Esperou alguns minutos (não que possuísse alguma noção do que “minutos” fossem) antes de seguir aqueles intrusos na selva. Seus rastros eram óbvios para alguém acostumado a sobreviver naquela terra hostil, seguindo suas pegadas e as folhas pisadas, logo alcançou rapidamente os humanos. 

Uma cena curiosa se desenrolava, estavam os setes em uma bifurcação no caminho espesso, um caminho levava ao sudoeste e o outro ao leste. O fascinante é que entre os dois caminhos havia uma garota. Uma humana jovem, vestindo trapos sujos e com as mãos juntas implorando por alguma salvação.

Os invasores não esperavam aquilo é claro, mas suas mentes estratégicas logo buscaram alguma explicação que soasse racional. Infelizmente era normal que por vezes os monstros atacassem vilas humanas próximas e alguns deles sequestrassem pessoas. Os orcs particularmente gostavam de estuprar as mulheres, os trolls obtinham prazer no gosto da carne humana jovem, kobolds usavam as pessoas ainda vivas para rituais pagãos, aracnes usavam os corpos como casulos entre vários outros destinos cruéis que um humano sequestrado poderia encontrar naquele inferno esquecido pelos deuses.

Um dos humanos se aproximou da garota que recuou ao notar. Ela deu vários passos para trás até estar encostada em uma grande árvore marrom escura. Nenhum deles deu atenção especial a esse fato, com exceção do goblin escondido há muitos metros de distância.

Era triste, pensou “ele”, os invasores não tinham feito nada de impressionante ainda e já estavam prestes a morrer. 

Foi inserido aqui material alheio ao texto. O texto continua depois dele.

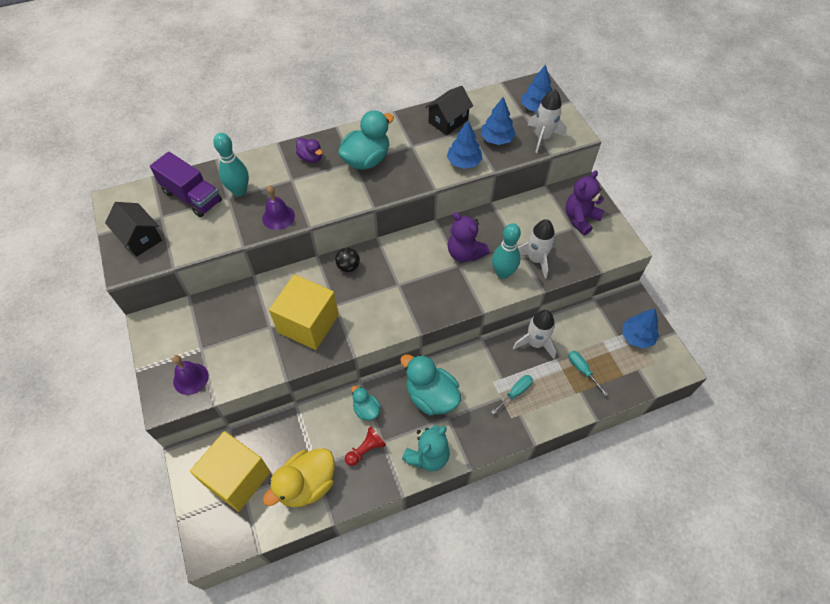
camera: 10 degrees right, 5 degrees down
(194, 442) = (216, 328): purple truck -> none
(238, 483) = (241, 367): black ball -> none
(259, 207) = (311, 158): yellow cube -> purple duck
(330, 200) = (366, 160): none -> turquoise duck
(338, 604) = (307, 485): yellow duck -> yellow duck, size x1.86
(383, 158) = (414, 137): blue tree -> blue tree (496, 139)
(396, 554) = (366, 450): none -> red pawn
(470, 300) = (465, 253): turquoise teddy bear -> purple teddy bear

De fato. O primeiro foi aquele que se aproximou da garota, do alto, um galho retorcido avançou no corpo dele como se fosse uma lança e o perfurou entrando por sua boca e saindo pela sua virilha. A árvore então se moveu, as áreas mais rígidas de sua casca seca se partiram e o seu interior inchou para fora como uma massa formada de lascas pontiagudas. As raízes do chão ergueram aquela grande criatura e se emaranharam umas às outras até formarem três grandes patas.

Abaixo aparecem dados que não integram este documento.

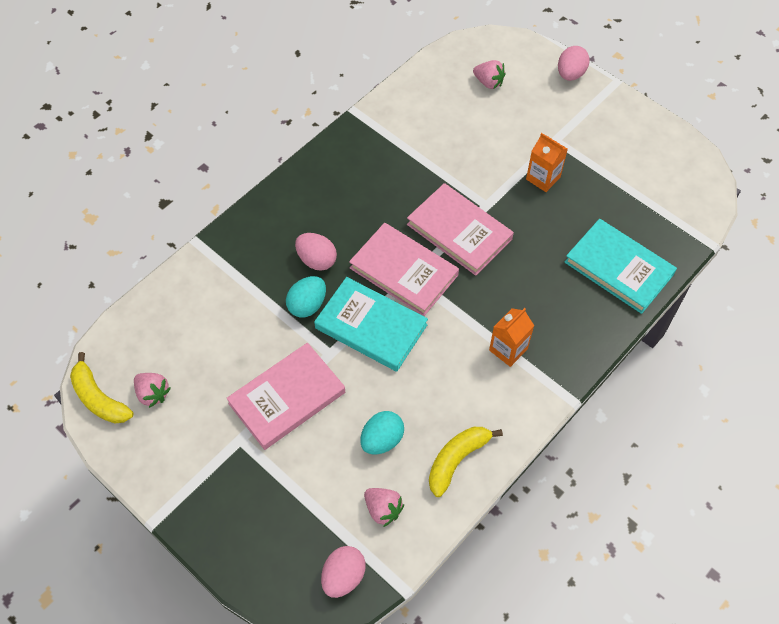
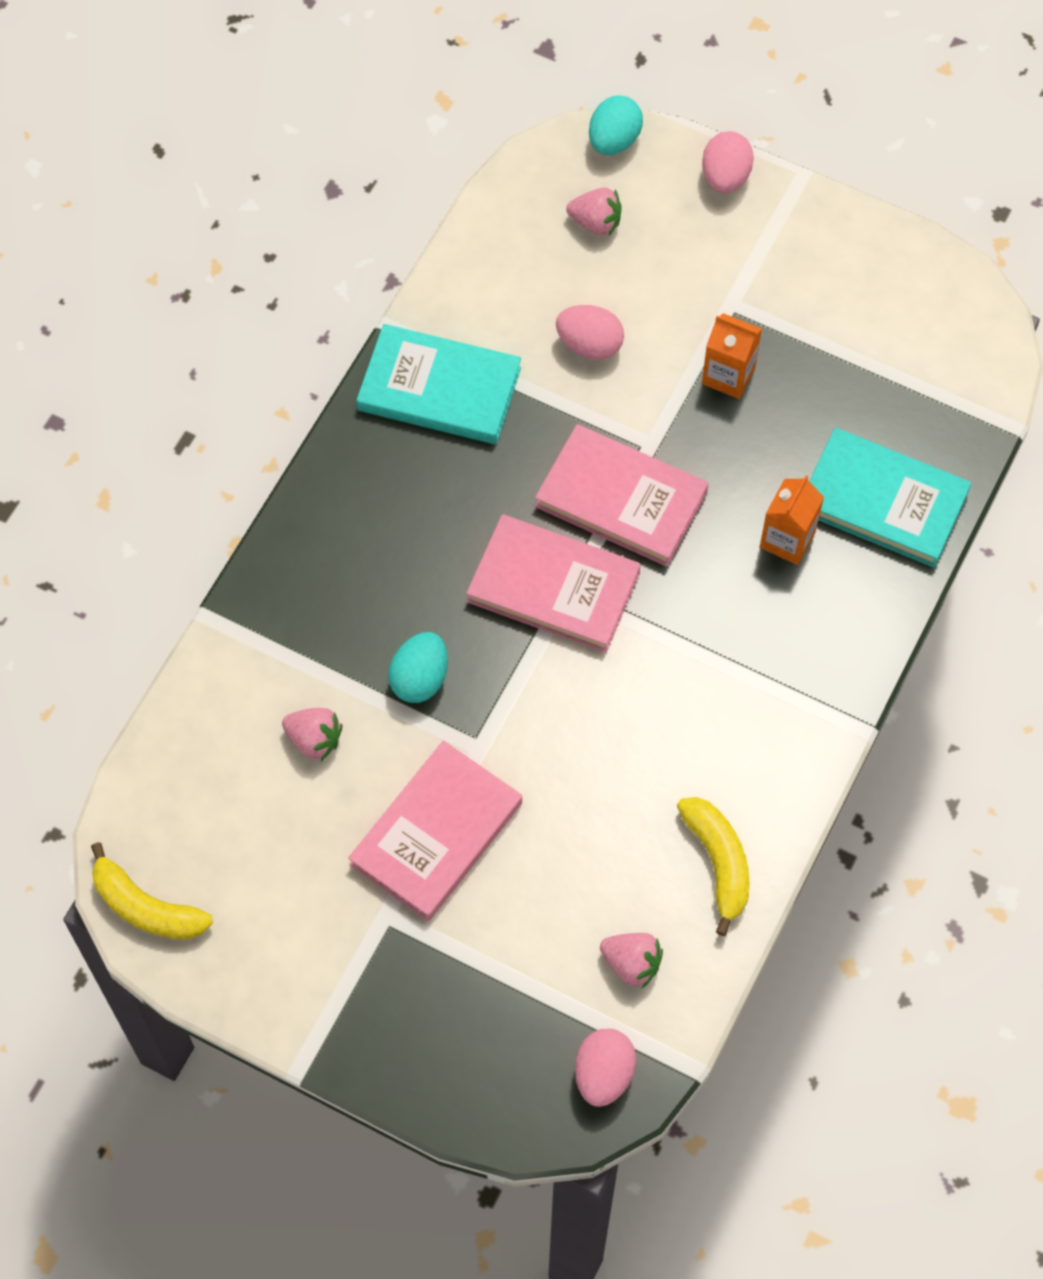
camera: 15 degrees left, 5 degrees up
(153, 394) = (227, 879): pink strawberry -> pink strawberry (314, 740)
(317, 260) = (411, 601): pink egg -> pink egg (589, 345)
(371, 326) = (529, 689): turquoise book -> turquoise book (439, 389)
(382, 440) = (599, 861): turquoise egg -> turquoise egg (614, 141)
(457, 460) = (718, 863): yellow banana -> yellow banana turned 135 degrees clockwise
(508, 349) = (748, 674): orange carton -> orange carton (787, 539)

De cada lado do monstro, galhos cresceram e unidos se tornaram braços com mãos repletas de espinhos e dedos perfurantes. No centro da criatura um enorme buraco, em suas bordas, espinhos grossos feitos para triturar tudo que ali entrasse. O que antes parecia apenas uma garota indefesa, agora estava pendurado como um pano na ponta do que parecia ser uma antena de parede vinda do topo da cabeça daquele monstro.

Uma pena, tanto para os humanos, quanto para “ele”.